I originally intended to post this as a reply to someone who disputed the claims of the MoveOn ad-- specifically, the $1 trillion deficit number. I think this is an important enough issue that it should be discussed in the main thread.
So far from the sources I've found, Bush has racked up somewhere between $530 and $615 bn in actual debt (2002/2003), and should add an estimated $475-$500 bn to this total by the end of fiscal year 2004. (The sources of these numbers include the White House and remarks made by Treasury Secretary John Snow). I think it's safe to trust the White House and say that we will be somewhere near $1 trillion in the hole by the end of FY 2004; even a massive economic turnaround would still leave us well above $800 bn. And we're a couple months into the year already, remember-- FY2004 began in October 2003.
But let's not stop there. In addition to the reported deficits, Bush has "borrowed" approximately $320 billion in excess Social Security funds since he got into office (FY2002/2003). Which means that our "real" gov't deficit as of the end of FY2003-- meaning all moneys borrowed that will have to be paid back-- runs above $800 bn. And we're on track to spend an additional $160 bn in excess SS funds again this year.
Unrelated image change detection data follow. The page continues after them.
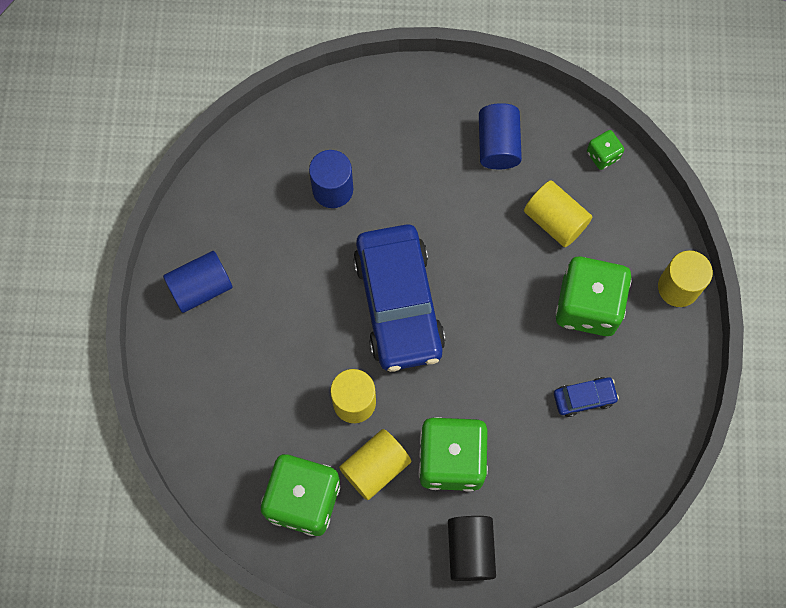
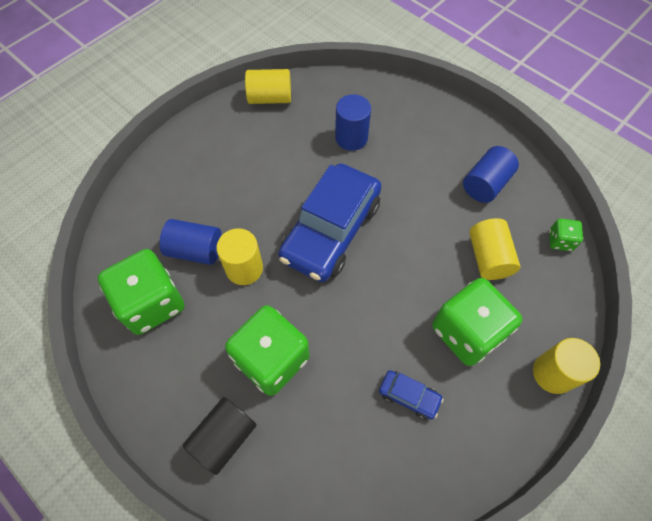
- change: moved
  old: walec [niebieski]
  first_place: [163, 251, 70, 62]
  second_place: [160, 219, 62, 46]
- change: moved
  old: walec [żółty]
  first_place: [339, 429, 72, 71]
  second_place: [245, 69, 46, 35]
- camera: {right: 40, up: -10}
Of course, that's only using budgets that have already been submitted. If we look into the future, it gets worse. By 2008, according to its current figures from the White House, the Administration plans to borrow another $980 bn in official deficit, and nearly an additional $1 trillion from Social Security.
The worst part about "borrowing" money from the SSTF is that some people are actually convinced that the money is somehow "free", and we're not actually borrowing when we use it. What really happens when we raid the surplus is that we write ourselves a promise to pay ourselves back someday when we need it. Of course, who pays back these IOUs? Why, the taxpayer, of course. So the government is essentially overtaxing most middle and working class people by about 15% (7.5% employee/7.5% employer), and using that money to fund general operations. If we wish to retire someday, we will have to pay for whatever gets borrowed today, which means we essentially pay for our retirement again.
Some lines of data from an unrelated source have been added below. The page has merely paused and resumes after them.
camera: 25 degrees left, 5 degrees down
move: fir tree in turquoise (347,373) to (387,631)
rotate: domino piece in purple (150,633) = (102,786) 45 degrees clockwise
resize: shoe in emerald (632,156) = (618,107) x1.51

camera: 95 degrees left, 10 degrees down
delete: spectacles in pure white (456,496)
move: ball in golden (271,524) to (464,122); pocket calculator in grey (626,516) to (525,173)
This technique didn't begin with Bush. What's changed, however, is that we're no longer using SSTF funds to retire debt-- something that ultimately would have put us in a better financial situation than we would otherwise be. Instead, we're using the money to fund all sorts of pork and overseas spending. What makes it such a particular problem today is that this borrowing is hiding the true magnitude of the deficit from us so the administration can continue the policy. In fact, with the SS borrowing, the FY2004 estimated deficit comes out to about $640 bn, or a whopping 6% of GDP, which is about as bad as it's been in most of our lifetimes.
So that's that. Dispute my numbers. It's late and I've probably made a few mistakes. But the financial outlook is not good, and people need to stop covering it up and look at it for what it is. The ad with those kids should strike a chord with anyone who cares about the future of this country, whether you're a Republican or a Democrat. (Many points borrowed from this excellent piece in Slate.)